• [SOURCE PASSAGE]
::::::

Feature request: Checkbox to convert list to abp format

PiHole supports adblock rules for example ||...^ but not many list maintainers provide their lists in this format. For instance https://dl.red.flag.domains/red.flag.domains.txt. While I did contact this maintainer and they was surprised to learn PiHole supports this format and would at a future date provide a list in this format, there are plenty of other useful lists that don't support this format and maybe never will for various reasons.

I think it would be a cool idea of PiHole would have something like a checkbox or switch that would say when downloading this adlist also convert it to adblock format.

Thanks

Take a look at the announcement of Pi-hole support for ABP lists.

Pi-hole only supports the "Blocking by domain name" syntax you mention, which blocks domains plus their wildcard subdomains, while ABP itself can support other syntaxes relevant to browser-based filtering. So Pi-hole will block domains from hosts lists (such as the list you mention), and domains (and their wildcard subdomains) from ABP lists where there are entries in that single supported format.

::::::

• [DATA EXCERPTS]
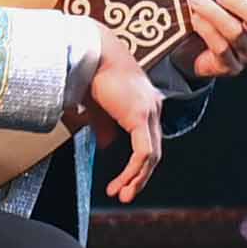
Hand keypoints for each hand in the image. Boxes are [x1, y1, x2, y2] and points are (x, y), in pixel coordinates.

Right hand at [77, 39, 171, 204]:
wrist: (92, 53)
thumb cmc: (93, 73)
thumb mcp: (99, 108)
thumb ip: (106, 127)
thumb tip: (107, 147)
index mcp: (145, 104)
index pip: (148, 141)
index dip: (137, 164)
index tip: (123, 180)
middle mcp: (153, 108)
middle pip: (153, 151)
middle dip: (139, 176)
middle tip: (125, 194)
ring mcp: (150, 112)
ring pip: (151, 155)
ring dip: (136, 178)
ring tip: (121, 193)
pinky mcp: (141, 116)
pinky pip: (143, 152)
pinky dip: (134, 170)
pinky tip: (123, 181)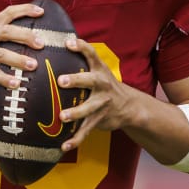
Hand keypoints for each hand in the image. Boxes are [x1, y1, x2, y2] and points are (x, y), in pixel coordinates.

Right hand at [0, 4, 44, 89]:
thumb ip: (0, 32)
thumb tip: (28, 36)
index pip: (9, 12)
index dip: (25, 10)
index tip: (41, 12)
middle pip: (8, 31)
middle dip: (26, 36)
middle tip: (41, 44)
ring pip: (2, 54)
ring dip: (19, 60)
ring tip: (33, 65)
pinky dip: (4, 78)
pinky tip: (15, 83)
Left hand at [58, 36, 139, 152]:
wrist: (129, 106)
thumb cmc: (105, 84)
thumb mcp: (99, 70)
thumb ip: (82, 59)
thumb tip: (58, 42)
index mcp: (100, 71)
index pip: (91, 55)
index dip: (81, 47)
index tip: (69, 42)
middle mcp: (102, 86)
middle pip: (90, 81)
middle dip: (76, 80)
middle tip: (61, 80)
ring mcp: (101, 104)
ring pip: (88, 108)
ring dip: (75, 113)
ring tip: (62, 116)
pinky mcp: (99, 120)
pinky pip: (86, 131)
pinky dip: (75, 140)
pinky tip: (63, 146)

::::::

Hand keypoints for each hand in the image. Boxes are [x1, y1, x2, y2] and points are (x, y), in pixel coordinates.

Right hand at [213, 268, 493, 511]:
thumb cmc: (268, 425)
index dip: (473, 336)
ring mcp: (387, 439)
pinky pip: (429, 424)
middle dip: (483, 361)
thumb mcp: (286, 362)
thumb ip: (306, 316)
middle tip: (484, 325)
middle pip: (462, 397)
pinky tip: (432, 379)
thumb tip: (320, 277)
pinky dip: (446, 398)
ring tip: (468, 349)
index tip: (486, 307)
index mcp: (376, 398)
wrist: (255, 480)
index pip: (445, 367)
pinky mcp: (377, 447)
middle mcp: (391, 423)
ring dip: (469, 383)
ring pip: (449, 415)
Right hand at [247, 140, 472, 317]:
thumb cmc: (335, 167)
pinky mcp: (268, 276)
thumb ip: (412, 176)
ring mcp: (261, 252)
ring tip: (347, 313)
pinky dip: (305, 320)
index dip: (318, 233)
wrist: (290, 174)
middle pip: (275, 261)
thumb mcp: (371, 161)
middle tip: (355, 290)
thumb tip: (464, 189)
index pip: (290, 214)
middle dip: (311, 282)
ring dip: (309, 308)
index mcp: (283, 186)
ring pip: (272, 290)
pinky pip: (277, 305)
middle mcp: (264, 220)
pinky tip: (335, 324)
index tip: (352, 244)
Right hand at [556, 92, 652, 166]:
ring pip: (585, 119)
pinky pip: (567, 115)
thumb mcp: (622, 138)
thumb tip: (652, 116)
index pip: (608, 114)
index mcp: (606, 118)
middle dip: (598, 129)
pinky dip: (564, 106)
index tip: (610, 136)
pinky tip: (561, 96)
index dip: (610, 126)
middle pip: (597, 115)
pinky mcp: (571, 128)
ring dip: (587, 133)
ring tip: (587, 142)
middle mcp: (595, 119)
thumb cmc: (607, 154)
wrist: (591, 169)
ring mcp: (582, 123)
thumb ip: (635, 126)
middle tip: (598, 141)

::::::

• [WHAT IS EXPECTED]
Copy the stretch of the Pi-hole thread from "Pi-hole only supports" through "single supported format.", swapping "wildcard subdomains" for "nested subdomains" wherever it occurs.

• [EXERCISE RESULT]
Pi-hole only supports the "Blocking by domain name" syntax you mention, which blocks domains plus their nested subdomains, while ABP itself can support other syntaxes relevant to browser-based filtering. So Pi-hole will block domains from hosts lists (such as the list you mention), and domains (and their nested subdomains) from ABP lists where there are entries in that single supported format.